Records to use =>
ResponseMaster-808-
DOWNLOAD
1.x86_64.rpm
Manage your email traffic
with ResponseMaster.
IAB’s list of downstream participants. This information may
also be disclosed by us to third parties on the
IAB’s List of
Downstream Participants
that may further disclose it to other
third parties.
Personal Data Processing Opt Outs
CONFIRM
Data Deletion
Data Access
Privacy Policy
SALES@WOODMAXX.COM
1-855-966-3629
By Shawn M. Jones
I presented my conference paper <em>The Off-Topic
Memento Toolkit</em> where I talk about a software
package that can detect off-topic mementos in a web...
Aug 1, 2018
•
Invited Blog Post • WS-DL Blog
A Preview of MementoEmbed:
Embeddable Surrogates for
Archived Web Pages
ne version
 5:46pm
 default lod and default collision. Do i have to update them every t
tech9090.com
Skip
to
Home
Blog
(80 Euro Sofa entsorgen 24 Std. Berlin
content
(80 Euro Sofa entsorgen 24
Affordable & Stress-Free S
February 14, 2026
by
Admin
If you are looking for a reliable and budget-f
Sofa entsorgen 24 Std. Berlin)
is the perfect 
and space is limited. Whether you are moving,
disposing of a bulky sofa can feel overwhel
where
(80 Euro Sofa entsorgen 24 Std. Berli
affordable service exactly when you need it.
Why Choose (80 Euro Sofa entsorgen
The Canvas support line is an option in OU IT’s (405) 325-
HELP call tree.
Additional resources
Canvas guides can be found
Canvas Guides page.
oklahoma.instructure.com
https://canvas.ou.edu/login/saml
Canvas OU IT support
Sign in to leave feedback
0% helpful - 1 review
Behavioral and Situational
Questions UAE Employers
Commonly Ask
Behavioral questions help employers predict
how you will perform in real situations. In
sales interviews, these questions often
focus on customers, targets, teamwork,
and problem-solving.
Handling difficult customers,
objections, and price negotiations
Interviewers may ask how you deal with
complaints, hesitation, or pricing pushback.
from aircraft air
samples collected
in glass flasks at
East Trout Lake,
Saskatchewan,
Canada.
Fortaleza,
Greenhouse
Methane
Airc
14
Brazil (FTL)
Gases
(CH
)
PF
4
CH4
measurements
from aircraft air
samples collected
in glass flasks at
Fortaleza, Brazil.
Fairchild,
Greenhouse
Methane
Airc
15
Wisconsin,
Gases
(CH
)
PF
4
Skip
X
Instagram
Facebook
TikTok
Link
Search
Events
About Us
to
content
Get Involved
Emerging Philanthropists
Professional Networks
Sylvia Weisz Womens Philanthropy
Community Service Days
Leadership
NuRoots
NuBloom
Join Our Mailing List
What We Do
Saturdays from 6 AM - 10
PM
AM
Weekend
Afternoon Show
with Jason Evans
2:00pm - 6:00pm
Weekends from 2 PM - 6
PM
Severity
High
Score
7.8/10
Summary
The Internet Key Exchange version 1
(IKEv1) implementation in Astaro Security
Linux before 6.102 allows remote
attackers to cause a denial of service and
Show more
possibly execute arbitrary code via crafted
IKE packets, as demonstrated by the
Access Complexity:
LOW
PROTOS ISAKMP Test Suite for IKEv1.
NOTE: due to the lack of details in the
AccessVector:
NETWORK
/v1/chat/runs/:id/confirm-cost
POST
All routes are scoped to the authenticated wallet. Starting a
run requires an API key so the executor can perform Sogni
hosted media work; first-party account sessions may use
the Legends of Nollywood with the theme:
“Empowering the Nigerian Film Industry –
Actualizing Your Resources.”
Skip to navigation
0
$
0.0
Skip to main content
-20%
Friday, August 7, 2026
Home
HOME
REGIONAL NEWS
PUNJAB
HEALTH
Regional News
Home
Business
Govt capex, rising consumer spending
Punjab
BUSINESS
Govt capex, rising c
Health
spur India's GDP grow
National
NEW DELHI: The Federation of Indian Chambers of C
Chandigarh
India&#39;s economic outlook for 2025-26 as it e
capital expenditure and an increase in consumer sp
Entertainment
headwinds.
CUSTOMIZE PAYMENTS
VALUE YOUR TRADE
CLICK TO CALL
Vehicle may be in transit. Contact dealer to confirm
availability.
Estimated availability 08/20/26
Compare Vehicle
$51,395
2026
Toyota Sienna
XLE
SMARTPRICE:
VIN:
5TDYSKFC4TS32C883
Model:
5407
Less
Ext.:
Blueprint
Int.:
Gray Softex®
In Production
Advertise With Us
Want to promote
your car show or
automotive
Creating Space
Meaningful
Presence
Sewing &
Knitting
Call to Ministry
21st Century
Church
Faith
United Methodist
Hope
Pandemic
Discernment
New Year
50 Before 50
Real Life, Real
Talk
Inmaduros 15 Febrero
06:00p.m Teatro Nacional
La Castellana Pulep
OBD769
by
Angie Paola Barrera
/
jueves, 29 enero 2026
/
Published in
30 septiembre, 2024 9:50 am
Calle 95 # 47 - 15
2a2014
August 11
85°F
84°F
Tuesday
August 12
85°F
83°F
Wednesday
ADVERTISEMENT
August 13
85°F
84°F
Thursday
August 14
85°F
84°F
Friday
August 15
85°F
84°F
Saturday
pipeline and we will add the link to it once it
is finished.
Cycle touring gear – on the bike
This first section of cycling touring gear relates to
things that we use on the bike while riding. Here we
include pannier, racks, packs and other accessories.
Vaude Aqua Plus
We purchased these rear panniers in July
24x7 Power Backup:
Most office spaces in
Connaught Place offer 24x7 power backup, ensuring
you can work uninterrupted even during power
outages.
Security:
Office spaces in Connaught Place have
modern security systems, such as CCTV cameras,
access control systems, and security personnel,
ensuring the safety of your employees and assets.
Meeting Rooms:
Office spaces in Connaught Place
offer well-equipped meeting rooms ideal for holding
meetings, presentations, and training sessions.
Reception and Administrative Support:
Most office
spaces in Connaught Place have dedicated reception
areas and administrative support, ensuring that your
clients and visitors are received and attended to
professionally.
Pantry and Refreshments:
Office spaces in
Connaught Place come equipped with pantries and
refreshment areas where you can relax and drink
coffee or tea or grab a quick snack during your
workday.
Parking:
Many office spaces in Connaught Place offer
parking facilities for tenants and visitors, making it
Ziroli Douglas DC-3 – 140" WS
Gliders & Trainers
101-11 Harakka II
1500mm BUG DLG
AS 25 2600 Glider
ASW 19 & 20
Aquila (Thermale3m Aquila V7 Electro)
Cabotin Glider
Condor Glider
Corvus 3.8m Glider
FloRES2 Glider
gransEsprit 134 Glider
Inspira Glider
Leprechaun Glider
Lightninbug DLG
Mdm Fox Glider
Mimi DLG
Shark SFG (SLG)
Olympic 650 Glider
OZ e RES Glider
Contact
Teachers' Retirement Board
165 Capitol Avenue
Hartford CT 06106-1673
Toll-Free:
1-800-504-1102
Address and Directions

Directions for this task =>
Find each line in the material above that carries the string "areas", and copy it.

Result of this exercise =>
areas and administrative support, ensuring that your
refreshment areas where you can relax and drink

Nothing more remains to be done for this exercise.